Tumor-targeted co-delivery of mitomycin C and 10-hydroxycamptothecin via micellar nanocarriers for enhanced anticancer efficacy†
Abstract
Lipophilicity enhancement of mitomycin C (MMC) was achieved by the introduction of soybean phosphatidyhlcholine (SPC, a kind of phospholipid) (Molecular Pharmaceutics, 2013, 10, 90–101). In addition, the co-delivery of both drugs with one kind of nanoscale drug carrier provided a promising strategy to realize synergistic therapeutic effects and overcome drug resistance in cancer therapy. In this work, we developed folate (FA) functionalized MMC–SPC phospholipid complexes and 10-hydroxycamptothecin (HCPT)-loaded micelles (MMC/HCPT loaded FA-micelles) by film hydration followed by a dialysis and extrusion technique. The MMC/HCPT loaded FA-micelles possessed a nanoscale particle size, a well-controllable drug loading efficiency, and simultaneously sustained and pH-dependent drug release. In vitro cellular uptake analysis suggested that the MMC/HCPT loaded FA-micelles could be efficiently taken up by cancer cells via FA receptor-mediated endocytosis. In vitro cell viability studies demonstrated that the MMC/HCPT loaded FA-micelles showed time- and concentration-dependent cytotoxicity, and significantly enhanced the cytotoxicity compared to both free drugs.
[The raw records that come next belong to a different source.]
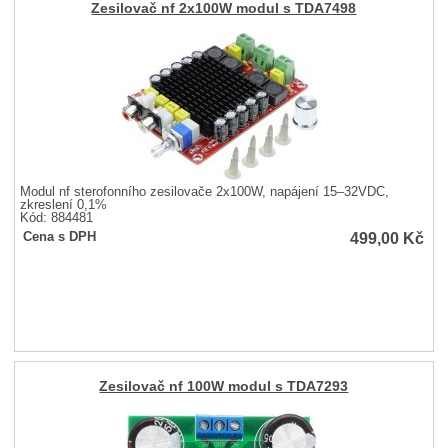
Zesilovač nf 2x100W modul s TDA7498
Modul nf sterofonního zesilovače 2x100W, napájení 15–32VDC,
zkreslení 0,1%
Kód: 884481
499,00
Kč
Cena s DPH
Zesilovač nf 100W modul s TDA7293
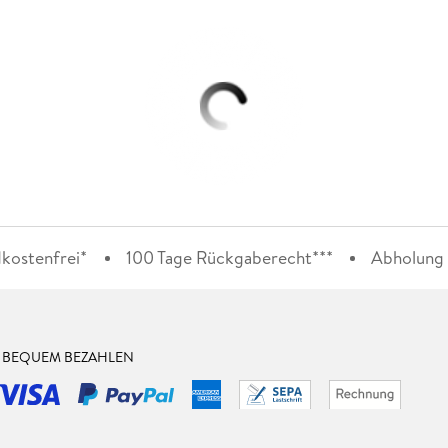
kostenfrei*
100 Tage Rückgaberecht***
Abholung i
& BEQUEM BEZAHLEN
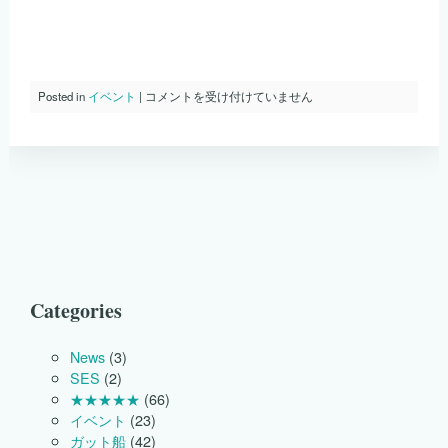
田
Posted in
イベント
|
コメントを受け付けていません
中
神
社
の
秋
祭
り
の
酒
迎
え
を
Categories
行
い
ま
News
(3)
し
SES
(2)
た。
★★★★★
(66)
は
イベント
(23)
ガット船
(42)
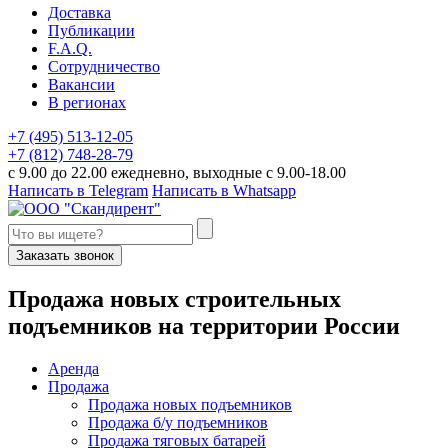
Доставка
Публикации
F.A.Q.
Сотрудничество
Вакансии
В регионах
+7 (495) 513-12-05
+7 (812) 748-28-79
с 9.00 до 22.00 ежедневно, выходные с 9.00-18.00
Написать в Telegram
Написать в Whatsapp
Заказать звонок
П
родажа новых строительных
подъемников
на территории
Р
оссии
Аренда
Продажа
Продажа новых подъемников
Продажа б/у подъемников
Продажа тяговых батарей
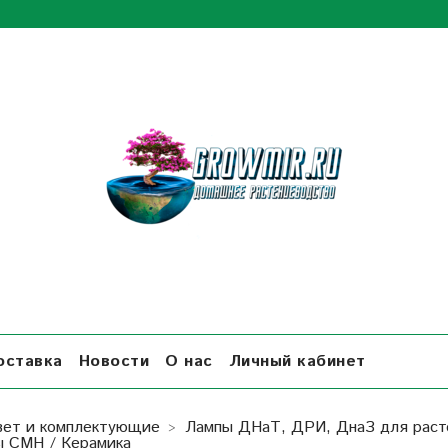
оставка
Новости
О нас
Личный кабинет
вет и комплектующие
Лампы ДНаТ, ДРИ, ДнаЗ для раст
 CMH / Керамика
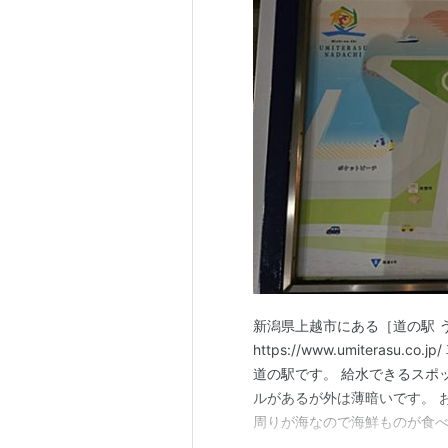
新潟県上越市にある［道の駅 う
https://www.umitera
道の駅です。 給水できるスポ
ルがあるが外は薄暗いです。 
周りが海なので海鮮ものが食べ
多かったです。 行った日：20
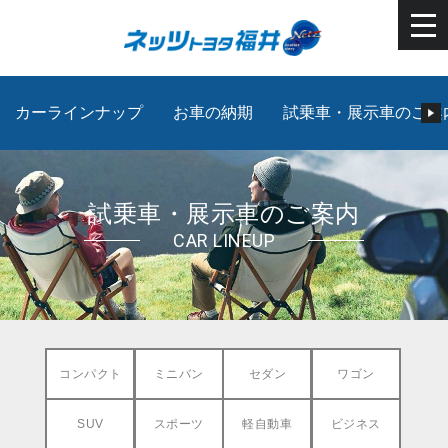
カーラインナップ
お車の納期
試乗車・展示車のご案
試乗車・展示車のご案内
CAR LINEUP
コンパクト
ミニバン
セダン
ワゴン
SUV
スポーツ
軽自動車
ビジネス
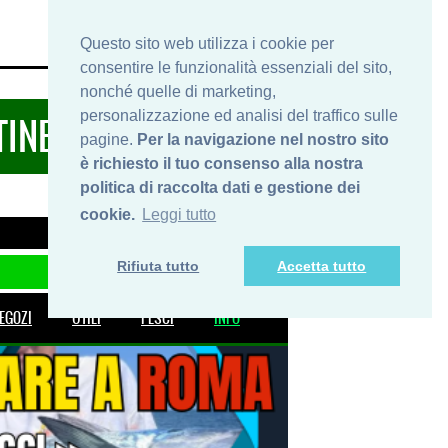
HOME
INFO
SHOP
PRIVACY
Questo sito web utilizza i cookie per
consentire le funzionalità essenziali del sito,
nonché quelle di marketing,
personalizzazione ed analisi del traffico sulle
TINERARIDIPESCA.IT
pagine.
Per la navigazione nel nostro sito
è richiesto il tuo consenso alla nostra
politica di raccolta dati e gestione dei
cookie.
Leggi tutto
Rifiuta tutto
Accetta tutto
EGOZI
UTILI
PESCI
INFO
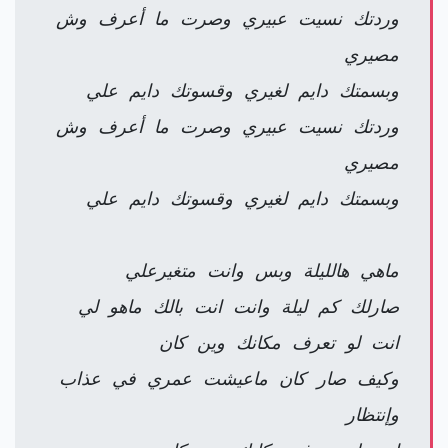
وردتك نسيت عبيري وصرت ما أعرف وش
مصيري
وبسمتك دايم لغيري وقسوتك دايم علي
وردتك نسيت عبيري وصرت ما أعرف وش
مصيري
وبسمتك دايم لغيري وقسوتك دايم علي
ماهي هالليلة وبس وانت متغيرعلي
صارلك كم ليلة وانت انت بالك ماهو لي
انت لو تعرف مكانك وين كان
وكيف صار كان ماعيشت عمري في عذاب
وإنتظار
Moreover, the MMC/HCPT loaded FA-micelles can simultaneously deliver both MMC and HCPT to not only efficiently promote their accumulation in the tumor as a result of passive and active targeting, but also sufficiently inhibit the tumor growth compared to treatment with both free drugs while reducing the toxicity. The both MMC and HCPT anticancer drug-loaded FA-micelles can be considered as effective therapeutic systems for targeted drug co-delivery and combination cancer chemotherapy.